[Revision tracking records]
- - -
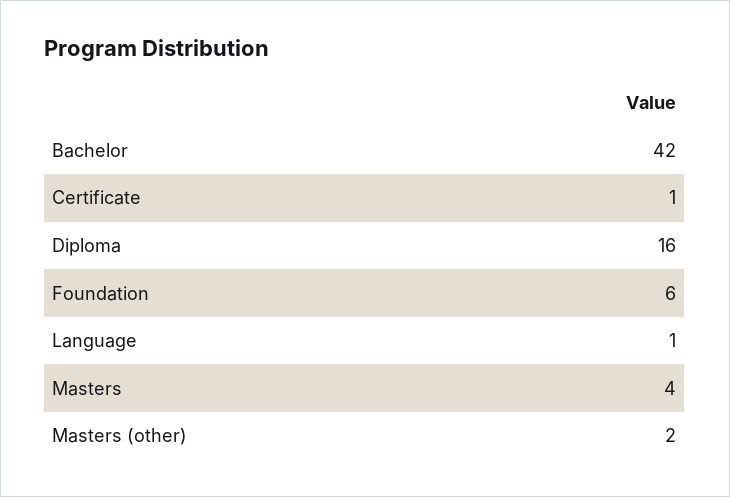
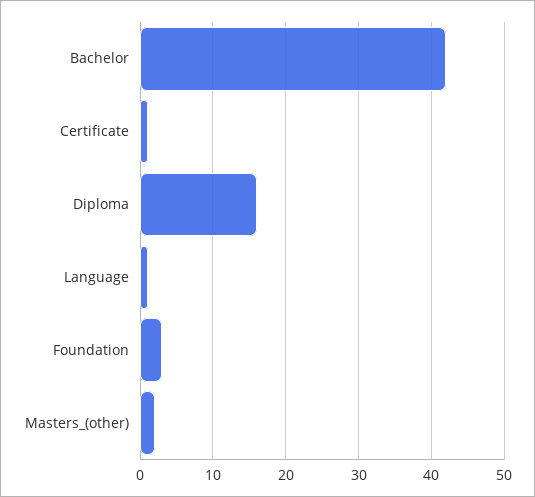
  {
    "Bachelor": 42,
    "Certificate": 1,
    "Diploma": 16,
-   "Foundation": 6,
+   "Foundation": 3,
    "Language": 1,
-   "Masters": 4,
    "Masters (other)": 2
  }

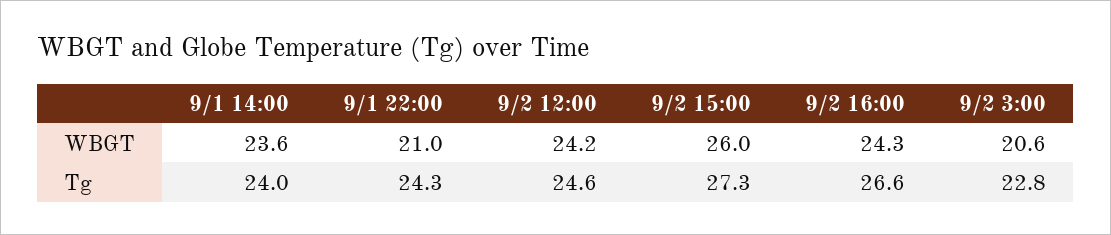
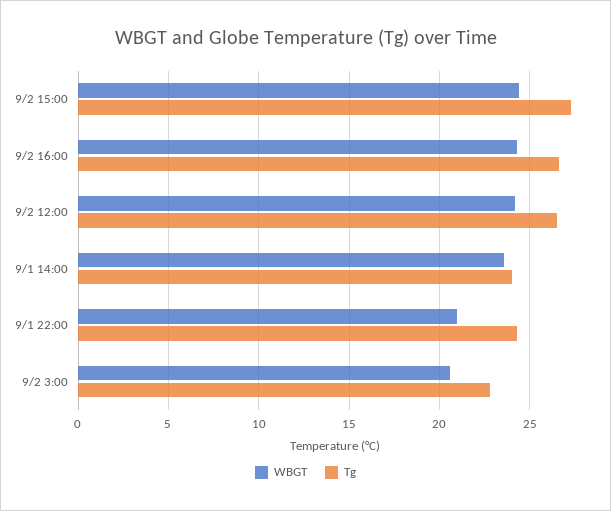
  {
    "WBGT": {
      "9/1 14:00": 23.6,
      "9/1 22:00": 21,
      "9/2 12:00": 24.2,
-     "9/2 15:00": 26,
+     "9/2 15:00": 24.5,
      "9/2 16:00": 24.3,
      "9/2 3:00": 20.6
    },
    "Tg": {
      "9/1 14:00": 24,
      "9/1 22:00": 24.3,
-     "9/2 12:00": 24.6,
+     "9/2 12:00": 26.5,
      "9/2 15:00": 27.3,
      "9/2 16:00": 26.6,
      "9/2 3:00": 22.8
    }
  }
- - -
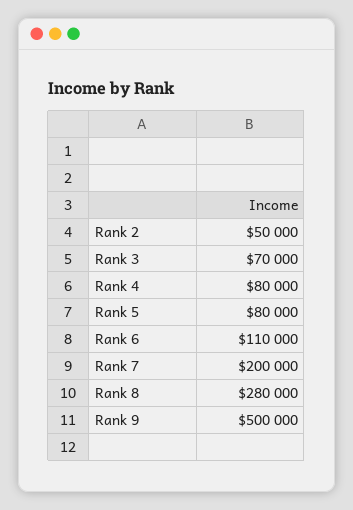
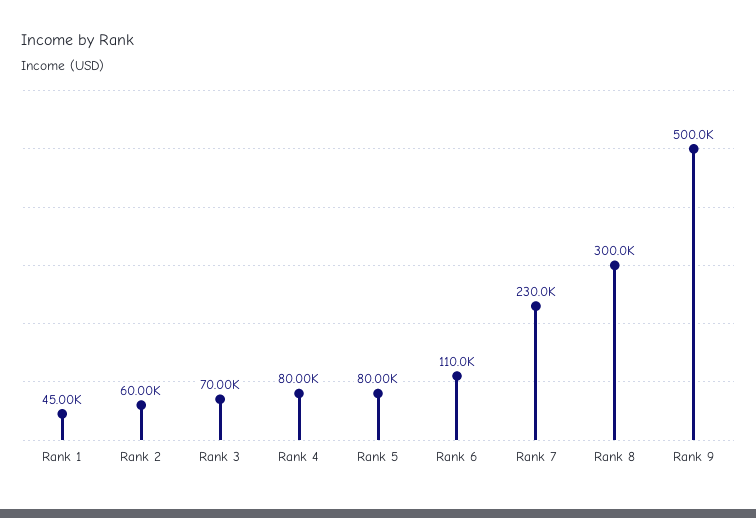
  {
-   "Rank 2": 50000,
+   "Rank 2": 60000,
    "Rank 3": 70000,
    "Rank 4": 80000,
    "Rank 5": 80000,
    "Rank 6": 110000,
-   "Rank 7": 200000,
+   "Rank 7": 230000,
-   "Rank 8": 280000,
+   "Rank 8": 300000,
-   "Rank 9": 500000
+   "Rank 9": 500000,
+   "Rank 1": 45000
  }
- - -
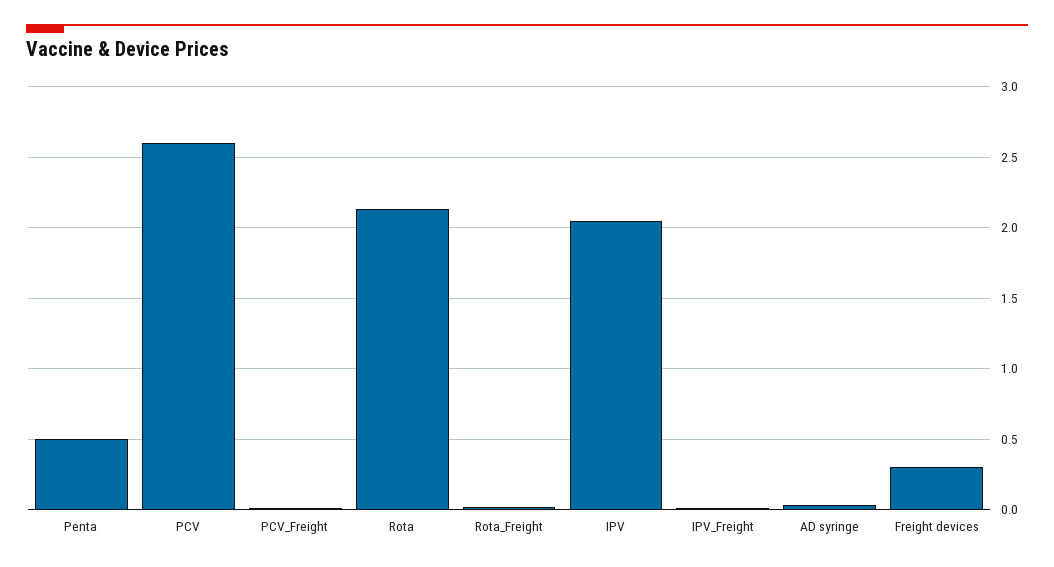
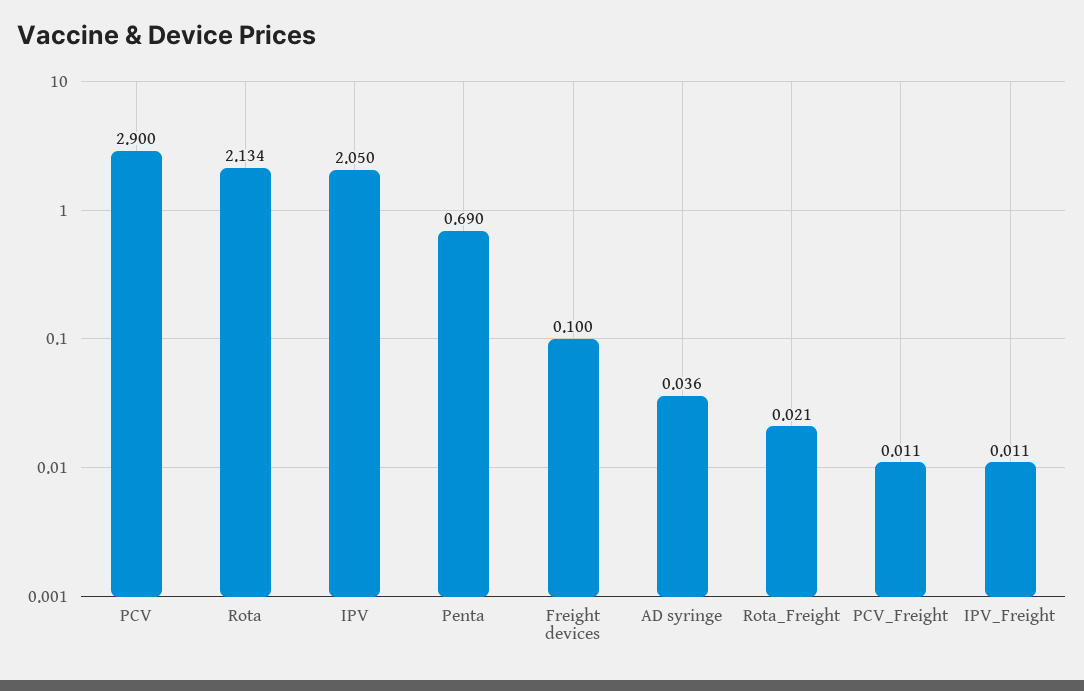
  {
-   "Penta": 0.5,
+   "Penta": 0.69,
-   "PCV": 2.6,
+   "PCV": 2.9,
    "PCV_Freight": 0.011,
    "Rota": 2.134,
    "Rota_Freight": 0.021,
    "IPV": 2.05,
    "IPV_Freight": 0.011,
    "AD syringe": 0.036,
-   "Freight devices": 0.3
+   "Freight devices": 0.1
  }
- - -
> **Exercise description**: From the records above, how many lines include the word "devices"? Only the number is wanted.

> **Result for this task**: 2